1. Field
The present application relates generally to the distribution of data over a data network, and more particularly, to methods and apparatus for dynamic packet reordering.
2. Background
Data networks, such as wireless communication networks, have to trade off between services customized for a single terminal and services provided to a large number of terminals. For example, the distribution of multimedia content to a large number of resource limited portable devices (subscribers) is a complicated problem. Therefore, it is very important for network administrators, content retailers, and service providers to have a way to distribute content and/or other network services in a fast and efficient manner for presentation on networked devices.

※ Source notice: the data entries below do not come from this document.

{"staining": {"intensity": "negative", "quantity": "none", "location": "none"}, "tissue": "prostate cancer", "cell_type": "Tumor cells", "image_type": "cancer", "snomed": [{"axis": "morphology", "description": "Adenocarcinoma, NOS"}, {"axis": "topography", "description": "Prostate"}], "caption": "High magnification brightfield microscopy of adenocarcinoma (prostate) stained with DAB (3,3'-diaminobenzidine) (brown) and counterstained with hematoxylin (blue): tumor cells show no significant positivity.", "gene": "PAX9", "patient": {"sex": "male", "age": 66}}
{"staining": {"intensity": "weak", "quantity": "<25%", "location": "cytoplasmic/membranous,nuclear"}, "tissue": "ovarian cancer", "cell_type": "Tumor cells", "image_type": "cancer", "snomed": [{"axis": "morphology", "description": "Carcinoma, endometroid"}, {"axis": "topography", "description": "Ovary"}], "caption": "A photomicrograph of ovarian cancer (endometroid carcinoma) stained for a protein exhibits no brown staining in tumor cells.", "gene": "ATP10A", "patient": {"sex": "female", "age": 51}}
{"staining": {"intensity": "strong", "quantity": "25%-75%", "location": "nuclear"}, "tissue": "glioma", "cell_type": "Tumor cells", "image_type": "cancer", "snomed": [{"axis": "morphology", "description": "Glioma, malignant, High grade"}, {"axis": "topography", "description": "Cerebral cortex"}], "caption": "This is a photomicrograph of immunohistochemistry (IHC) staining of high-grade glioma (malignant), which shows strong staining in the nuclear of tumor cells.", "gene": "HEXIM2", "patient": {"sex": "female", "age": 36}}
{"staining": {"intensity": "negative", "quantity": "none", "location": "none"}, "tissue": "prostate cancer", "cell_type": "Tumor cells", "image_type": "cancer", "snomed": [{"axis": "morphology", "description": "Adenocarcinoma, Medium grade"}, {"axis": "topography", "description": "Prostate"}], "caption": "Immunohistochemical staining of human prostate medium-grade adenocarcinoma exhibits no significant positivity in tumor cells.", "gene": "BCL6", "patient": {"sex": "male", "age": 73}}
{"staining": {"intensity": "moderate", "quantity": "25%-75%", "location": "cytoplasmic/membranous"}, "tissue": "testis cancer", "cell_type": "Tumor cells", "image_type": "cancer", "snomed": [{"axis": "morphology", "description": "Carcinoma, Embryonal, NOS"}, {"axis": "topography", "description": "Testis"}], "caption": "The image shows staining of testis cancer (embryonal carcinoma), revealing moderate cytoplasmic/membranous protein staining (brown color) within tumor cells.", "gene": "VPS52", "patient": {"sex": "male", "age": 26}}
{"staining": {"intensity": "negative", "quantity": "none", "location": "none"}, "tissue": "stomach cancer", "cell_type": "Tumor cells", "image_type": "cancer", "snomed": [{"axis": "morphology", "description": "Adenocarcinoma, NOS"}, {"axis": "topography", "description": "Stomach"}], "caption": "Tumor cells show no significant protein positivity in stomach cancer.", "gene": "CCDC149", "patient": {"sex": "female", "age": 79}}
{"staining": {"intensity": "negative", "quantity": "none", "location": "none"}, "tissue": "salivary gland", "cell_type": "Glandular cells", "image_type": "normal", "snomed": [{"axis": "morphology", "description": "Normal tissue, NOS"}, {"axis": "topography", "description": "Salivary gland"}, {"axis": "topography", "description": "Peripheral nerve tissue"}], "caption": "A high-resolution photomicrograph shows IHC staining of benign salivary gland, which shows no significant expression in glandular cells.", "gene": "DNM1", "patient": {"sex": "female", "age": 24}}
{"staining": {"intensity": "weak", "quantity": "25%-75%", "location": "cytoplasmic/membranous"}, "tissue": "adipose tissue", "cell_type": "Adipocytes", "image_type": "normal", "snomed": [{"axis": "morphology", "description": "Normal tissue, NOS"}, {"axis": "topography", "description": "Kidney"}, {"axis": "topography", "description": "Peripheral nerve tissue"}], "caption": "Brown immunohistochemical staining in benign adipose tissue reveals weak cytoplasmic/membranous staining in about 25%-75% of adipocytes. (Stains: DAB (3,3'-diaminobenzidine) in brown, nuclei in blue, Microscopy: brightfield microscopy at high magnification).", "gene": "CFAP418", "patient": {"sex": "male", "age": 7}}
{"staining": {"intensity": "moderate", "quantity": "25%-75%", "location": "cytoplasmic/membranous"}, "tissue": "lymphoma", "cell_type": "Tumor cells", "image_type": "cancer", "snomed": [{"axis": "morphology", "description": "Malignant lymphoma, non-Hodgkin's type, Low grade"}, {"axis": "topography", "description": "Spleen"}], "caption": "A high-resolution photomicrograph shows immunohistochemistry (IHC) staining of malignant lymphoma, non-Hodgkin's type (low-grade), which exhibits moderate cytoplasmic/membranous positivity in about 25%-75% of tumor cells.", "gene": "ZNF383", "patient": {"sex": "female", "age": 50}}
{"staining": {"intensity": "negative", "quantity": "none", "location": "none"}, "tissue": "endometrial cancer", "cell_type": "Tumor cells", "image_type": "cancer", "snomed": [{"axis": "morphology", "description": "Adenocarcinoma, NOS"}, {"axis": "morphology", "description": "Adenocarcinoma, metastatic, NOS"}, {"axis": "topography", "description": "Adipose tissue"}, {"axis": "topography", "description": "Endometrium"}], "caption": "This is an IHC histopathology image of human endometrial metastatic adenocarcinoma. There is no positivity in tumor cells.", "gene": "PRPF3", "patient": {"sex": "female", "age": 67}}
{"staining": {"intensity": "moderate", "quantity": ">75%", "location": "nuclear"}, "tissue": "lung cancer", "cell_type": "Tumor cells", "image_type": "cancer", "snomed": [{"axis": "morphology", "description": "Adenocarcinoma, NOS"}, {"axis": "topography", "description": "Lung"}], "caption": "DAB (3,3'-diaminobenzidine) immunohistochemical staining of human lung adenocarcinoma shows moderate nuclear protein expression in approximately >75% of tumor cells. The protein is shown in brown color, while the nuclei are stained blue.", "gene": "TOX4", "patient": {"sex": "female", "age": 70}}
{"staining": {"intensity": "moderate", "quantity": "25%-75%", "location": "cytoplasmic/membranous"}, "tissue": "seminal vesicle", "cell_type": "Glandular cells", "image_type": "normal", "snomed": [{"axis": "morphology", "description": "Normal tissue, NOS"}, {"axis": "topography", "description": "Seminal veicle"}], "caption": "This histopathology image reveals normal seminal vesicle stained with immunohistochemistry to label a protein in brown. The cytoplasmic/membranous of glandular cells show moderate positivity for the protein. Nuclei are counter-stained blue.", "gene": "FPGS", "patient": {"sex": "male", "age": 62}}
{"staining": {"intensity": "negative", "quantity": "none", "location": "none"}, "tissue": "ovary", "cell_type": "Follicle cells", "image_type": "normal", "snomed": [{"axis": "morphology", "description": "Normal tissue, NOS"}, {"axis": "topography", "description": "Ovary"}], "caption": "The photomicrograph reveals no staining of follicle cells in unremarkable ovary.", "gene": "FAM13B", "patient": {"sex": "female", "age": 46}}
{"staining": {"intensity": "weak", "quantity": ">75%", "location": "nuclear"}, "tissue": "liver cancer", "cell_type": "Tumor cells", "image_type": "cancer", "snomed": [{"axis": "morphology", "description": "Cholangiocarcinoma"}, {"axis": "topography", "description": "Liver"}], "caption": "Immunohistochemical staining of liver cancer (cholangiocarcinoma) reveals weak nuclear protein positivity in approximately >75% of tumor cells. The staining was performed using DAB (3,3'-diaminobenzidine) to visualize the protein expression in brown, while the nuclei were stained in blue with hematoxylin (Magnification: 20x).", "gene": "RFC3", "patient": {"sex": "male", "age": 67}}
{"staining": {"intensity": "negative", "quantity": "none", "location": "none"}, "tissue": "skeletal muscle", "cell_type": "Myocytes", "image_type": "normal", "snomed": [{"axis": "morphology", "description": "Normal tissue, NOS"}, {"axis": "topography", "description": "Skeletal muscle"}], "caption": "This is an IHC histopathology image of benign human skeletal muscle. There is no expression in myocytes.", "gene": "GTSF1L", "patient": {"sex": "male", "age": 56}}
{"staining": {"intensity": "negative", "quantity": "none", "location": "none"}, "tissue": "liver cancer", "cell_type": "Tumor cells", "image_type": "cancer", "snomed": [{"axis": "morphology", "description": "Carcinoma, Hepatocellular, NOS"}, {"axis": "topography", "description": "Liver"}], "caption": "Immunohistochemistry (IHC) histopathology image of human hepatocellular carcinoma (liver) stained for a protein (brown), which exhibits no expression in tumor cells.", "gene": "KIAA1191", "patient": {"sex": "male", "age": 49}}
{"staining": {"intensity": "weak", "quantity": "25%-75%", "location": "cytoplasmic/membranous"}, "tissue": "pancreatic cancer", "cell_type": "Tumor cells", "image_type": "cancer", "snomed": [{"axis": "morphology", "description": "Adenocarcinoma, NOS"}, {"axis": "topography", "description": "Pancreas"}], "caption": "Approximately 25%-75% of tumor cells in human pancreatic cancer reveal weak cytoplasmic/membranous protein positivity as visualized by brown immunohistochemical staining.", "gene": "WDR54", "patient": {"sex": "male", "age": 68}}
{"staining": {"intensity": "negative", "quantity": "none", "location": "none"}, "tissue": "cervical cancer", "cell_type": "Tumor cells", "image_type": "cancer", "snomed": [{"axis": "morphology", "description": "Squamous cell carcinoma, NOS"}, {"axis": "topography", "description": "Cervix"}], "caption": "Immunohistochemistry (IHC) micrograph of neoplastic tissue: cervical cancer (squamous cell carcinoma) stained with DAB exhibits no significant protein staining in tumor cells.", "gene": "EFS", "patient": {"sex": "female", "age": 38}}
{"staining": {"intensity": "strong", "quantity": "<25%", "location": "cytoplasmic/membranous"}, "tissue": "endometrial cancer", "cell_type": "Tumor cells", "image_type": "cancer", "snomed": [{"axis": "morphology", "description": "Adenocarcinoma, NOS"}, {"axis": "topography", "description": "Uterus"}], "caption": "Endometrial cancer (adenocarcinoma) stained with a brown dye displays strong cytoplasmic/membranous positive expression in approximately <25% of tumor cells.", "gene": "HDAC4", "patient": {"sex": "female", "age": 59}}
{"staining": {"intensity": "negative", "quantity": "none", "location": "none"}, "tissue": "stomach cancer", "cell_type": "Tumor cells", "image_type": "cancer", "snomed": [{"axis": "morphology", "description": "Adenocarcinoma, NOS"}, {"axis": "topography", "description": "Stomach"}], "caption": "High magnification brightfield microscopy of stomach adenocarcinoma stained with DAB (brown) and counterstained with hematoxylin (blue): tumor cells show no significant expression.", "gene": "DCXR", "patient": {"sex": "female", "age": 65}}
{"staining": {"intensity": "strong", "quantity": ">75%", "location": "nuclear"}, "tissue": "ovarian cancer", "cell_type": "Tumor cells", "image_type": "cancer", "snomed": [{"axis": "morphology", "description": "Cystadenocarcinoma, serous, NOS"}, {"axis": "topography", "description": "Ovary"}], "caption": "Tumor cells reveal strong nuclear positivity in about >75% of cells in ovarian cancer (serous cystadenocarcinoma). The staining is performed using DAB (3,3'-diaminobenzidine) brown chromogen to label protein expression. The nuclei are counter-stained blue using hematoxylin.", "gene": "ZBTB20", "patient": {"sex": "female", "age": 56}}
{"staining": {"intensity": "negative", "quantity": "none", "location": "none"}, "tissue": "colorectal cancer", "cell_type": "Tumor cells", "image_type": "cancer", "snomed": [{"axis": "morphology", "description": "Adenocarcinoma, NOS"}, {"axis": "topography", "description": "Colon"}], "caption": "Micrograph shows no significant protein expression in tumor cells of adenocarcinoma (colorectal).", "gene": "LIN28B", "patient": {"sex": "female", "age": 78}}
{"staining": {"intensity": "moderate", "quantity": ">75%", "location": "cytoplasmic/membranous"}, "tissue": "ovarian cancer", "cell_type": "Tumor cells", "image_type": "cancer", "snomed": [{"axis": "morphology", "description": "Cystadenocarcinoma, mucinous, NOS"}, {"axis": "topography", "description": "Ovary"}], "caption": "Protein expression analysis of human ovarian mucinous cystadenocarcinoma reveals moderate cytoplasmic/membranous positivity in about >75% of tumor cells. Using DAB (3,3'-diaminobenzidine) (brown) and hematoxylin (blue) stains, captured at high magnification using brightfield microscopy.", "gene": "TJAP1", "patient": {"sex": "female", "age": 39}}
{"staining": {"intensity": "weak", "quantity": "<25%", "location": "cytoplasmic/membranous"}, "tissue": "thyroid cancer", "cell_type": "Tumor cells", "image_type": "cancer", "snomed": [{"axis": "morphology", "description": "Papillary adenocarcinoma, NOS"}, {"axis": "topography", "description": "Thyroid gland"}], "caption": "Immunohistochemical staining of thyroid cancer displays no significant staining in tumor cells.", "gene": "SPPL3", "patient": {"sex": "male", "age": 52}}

In current content delivery/media distribution systems, real time and non real time services are packed into a transmission frame and delivered to devices on a network. For example, a communication network may utilize Orthogonal Frequency Division Multiplexing (OFDM) to provide communications between a network server and one or more mobile devices. This technology provides a transmission frame having data slots that are packed with services to be delivered over a distribution network.
Typically, data representing one or more services is rate adjusted and processed using one or more error correction techniques. For example, the data may be turbo encoded, bit interleaved, and then divided to slots that are bit scrambled. Additionally, constellation mapping and symbol interleaving may be performed. Finally, the data may be mapped into interlaces to form an OFDM symbol.
At a receiving device, the above processes need to be reversed in order to obtain data packets that can be decoded to recover the transmitted services. Unfortunately, conventional systems may reverse the above processes in a step by step manner utilizing intermediate memories. This not only increases the size and cost of the receiving logic, but introduces processing latencies. For example, if all of the above processes are reversed step by step, intermediate memories will be needed between steps and significant processing latencies will occur.
Therefore what is needed is a system to process data in a received transmission frame so that the processes used to encode the data can be reversed, while the amount of intermediate memories are reduced or eliminated thereby minimizing processing latencies.